= WORK TO COMPLETE =
**1)** Answer these questions from the article on gaming cybersecurity.
(a) How many hotel guests had their information compromised in the 2019 MGM Resort International breach?
(b) Within how many hours would Nevada licensees have to report a breach of player data to gaming regulators?
(c) By what percentage did denial of service attacks rise in the last year, according to Tobin?
**2)** According to the article on gaming cybersecurity, why did Tobin urge regulators, policymakers and executives to work together on the issue?
**3)** List every person the article on gaming cybersecurity names as a member of the NCLGS panel.

::: EXTRACT

The protection of consumer data has become a critical issue for U.S. casino and online gaming operators as hackers continue to acquire the bundles of sensitive data the industry collects and stores about its customers, warn regulators and security executives.
“What you are seeing is a huge amount of hacktivists out there targeting people,” said Michael Tobin, CEO and founder of Continent 8 Technologies.
“It is only going to get worse because as artificial intelligence technologies are developed using super computers the [hackers] are going to continue to find techniques to attack,” Tobin said. “There are always going to be bad guys, so you have to be one step ahead of them.”
The U.S. commercial and tribal gaming industries have experienced several incidents over the last two years that have forced casinos in Oklahoma to close, and prompted the FBI Cyber Division to issue a warning over the attacks that shut down a few tribal casinos.
During a panel discussion at the National Council of Legislators from Gaming States (NCLGS) meeting in Las Vegas, Michael Morton, senior policy counsel with the Administration Division of the Nevada Gaming Control Board (NGCB), highlighted several cyber-attacks that have affected gaming companies.
Morton gave an overview of a cyber breach that occurred in 2019 to MGM Resort International when personal identifiable information was stolen from a cloud server owned by the company. More than 10.6m hotel guests had their information compromised by the attack.
In January 2021, Nevada Restaurant Services, parent company to the slot machine parlors known as Dotty’s, discovered malware on certain computer systems owned and operated by the company. Morton said through an internal investigation the company found that the attacker was able to copy information from its systems.
Data held by Dotty's that was potentially compromised included names, dates of birth, Social Security numbers, driver’s license numbers, passport numbers, financial accounts and routing numbers, as well as health insurance information, taxpayer identification numbers and credit card numbers.
Probably the most well-known incident in Nevada was in 2014, when Iranian hackers inserted malware into the computer networks of Las Vegas Sands that destroyed almost three quarters of its servers. The attack is reported to have cost the company $40m to recover its data and build new systems.
“What can regulators and legislators do to help prevent these attacks from happening?” Morton asked the gathering of state lawmakers and gaming regulators.
Morton’s appearance at the NCLGS conference on Friday (December 9) came as the Nevada Gaming Commission (NGC) is scheduled to consider final approval of updated cybersecurity regulations designed to ensure operators follow best practices when it comes to data protection.
Among the proposals being considered on December 22 is a recommendation for Nevada licensees to perform an initial risk assessment starting in 2023, and then perform updated risk assessments as needed.
If any breach compromises player data, credit card information and other records, licensees would be required to report the incident to gaming regulators within 72 hours.
Tobin said current trends show denial of service attacks (DoS) are up 400 percent in the last year, while incidents where hackers take over a website have increased 300 percent in the last year and a half.
He urged regulators, policymakers and executives to work together to deal with the issue because gaming companies generally are not cybersecurity experts.
“The processes you need to put in place to monitor are extremely critical and the technology is always changing and needs to be a constant focus for all of us,” Tobin said.
Tobin and Morton were joined on the panel by Josh Chin, managing partner with Net Force and a member of the Cyber Task Force Security Industry Association, as well as Representative Mike Finn, a Democrat from Massachusetts.
Chin reminded attendees that insider threats are also a real threat not only because an employee goes rogue or is disgruntled, but bad actors can offer employees $1,000 for their credentials.
“They are called initial access brokers online that are part of massive crime syndicates who will pay for people’s credentials, and you don’t know who will fall for that,” Chin said. “It could be your executive assistant. It could be the secretary or someone who is just having a really bad day.”
During his career, Chin has acted as an ethical hacker that tries to gain unauthorized access to a computer system, application or data.
“I’ve broken into banks. I’ve broken into U.S. lotteries,” Chin said. “Let me say, without disclosing too much, I walked away a billionaire several times over. Sadly, I had to give the money back or I wouldn’t be sitting here.”
He cautioned that there are people who can get into records and manipulate them. In his role with Net Force, Chin said he has watched in real time as law enforcement officials were writing reports about stolen lottery scratchcards.
“It isn’t hypothetical; this is real,” he added. “The evolution of technology is evolving, and we can’t stop it.”

::::::
::: LISTED ENTRIES

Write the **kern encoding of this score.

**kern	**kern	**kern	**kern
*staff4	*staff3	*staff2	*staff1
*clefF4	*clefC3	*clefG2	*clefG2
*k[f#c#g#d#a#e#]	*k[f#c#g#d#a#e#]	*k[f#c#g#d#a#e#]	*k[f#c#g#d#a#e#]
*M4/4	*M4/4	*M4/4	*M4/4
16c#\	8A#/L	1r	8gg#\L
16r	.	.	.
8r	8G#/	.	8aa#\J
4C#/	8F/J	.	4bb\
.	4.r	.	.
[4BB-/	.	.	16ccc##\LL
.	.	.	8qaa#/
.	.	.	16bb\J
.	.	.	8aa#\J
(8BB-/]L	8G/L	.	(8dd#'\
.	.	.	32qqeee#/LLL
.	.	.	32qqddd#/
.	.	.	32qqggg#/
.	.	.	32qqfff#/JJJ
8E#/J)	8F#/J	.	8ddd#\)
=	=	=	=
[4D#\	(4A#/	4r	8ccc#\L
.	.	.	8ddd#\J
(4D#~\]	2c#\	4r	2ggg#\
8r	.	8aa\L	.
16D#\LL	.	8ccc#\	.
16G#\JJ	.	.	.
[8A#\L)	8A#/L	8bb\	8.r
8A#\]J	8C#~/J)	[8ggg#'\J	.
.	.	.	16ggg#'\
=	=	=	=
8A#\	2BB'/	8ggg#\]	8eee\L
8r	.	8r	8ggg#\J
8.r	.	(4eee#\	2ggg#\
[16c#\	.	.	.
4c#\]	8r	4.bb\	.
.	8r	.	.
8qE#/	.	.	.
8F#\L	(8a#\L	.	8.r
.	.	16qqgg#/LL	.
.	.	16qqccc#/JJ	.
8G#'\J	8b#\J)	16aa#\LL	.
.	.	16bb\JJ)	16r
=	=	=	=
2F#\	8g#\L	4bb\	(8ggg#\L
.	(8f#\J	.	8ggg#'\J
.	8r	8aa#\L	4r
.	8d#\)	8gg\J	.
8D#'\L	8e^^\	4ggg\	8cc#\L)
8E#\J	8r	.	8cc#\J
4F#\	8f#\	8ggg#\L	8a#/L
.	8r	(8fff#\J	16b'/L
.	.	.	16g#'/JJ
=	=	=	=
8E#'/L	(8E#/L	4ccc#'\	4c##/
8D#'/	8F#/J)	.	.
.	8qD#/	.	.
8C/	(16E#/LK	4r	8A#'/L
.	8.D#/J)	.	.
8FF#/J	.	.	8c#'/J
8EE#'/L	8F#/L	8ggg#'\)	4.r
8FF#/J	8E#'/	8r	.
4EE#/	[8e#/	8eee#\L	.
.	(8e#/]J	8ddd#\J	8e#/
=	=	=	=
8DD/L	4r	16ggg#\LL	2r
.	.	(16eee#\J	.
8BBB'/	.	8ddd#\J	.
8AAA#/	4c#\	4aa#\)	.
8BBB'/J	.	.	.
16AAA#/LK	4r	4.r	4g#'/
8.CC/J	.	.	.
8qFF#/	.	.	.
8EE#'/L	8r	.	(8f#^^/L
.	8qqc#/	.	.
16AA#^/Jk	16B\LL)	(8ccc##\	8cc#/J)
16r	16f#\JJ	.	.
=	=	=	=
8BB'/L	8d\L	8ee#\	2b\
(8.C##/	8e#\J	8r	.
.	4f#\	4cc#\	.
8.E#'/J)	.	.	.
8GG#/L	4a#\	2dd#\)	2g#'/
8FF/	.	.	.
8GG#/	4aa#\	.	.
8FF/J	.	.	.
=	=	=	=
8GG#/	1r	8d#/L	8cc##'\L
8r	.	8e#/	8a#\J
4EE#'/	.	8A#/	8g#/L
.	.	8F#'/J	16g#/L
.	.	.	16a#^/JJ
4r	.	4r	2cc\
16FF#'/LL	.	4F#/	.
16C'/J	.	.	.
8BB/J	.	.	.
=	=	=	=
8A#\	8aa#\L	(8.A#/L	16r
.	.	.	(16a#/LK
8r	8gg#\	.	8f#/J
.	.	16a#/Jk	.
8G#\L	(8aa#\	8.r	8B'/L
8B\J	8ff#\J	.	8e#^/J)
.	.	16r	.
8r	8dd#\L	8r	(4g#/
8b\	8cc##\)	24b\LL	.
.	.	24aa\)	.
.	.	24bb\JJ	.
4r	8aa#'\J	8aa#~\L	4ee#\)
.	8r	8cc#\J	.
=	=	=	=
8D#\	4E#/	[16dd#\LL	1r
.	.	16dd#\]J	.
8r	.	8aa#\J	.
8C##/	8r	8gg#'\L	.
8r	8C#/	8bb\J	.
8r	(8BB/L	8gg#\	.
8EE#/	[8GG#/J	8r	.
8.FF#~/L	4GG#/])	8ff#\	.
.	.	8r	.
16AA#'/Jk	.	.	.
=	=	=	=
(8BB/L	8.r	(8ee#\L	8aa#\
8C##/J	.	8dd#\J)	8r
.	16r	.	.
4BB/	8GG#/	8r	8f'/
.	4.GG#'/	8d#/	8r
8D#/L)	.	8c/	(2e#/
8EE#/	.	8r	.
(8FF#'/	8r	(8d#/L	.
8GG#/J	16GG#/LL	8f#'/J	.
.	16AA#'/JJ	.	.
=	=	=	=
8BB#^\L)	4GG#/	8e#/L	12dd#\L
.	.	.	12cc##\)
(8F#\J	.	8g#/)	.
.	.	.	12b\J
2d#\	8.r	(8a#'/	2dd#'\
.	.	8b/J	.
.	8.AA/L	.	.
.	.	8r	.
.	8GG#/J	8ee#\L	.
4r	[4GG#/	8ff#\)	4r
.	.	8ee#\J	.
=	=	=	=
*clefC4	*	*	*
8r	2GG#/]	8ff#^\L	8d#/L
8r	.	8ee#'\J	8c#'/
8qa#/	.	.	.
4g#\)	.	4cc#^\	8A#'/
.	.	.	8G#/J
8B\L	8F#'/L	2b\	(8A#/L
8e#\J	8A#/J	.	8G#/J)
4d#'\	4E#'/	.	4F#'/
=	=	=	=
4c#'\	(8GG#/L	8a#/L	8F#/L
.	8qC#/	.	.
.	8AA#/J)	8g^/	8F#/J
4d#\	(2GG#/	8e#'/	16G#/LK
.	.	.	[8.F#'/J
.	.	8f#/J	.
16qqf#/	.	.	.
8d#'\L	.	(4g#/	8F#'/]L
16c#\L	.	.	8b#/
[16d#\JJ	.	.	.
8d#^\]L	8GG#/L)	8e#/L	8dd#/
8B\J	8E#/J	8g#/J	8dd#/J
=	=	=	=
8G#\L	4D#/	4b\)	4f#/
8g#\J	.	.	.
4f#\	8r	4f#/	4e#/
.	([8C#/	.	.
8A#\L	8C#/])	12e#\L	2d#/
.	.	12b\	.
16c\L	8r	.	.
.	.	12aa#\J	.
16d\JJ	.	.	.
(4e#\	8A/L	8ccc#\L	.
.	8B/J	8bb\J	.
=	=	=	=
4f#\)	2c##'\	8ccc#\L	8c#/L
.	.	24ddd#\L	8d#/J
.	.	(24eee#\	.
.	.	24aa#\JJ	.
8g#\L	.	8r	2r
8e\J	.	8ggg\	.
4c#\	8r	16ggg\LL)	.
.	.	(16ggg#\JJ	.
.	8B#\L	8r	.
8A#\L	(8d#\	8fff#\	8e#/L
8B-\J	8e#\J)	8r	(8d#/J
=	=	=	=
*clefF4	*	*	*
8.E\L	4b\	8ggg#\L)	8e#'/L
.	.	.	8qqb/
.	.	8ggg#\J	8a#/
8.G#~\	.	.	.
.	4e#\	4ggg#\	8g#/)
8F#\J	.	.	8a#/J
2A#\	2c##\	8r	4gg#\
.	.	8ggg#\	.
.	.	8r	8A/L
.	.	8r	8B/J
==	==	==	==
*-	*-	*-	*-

::::::

= TASK-BY-TASK SOLUTIONS =
**1)**
(a) More than 10.6m hotel guests
(b) Within 72 hours
(c) 400 percent

**2)** Tobin urged them to work together because gaming companies generally are not cybersecurity experts.

**3)**
Michael Tobin
Michael Morton
Josh Chin
Mike Finn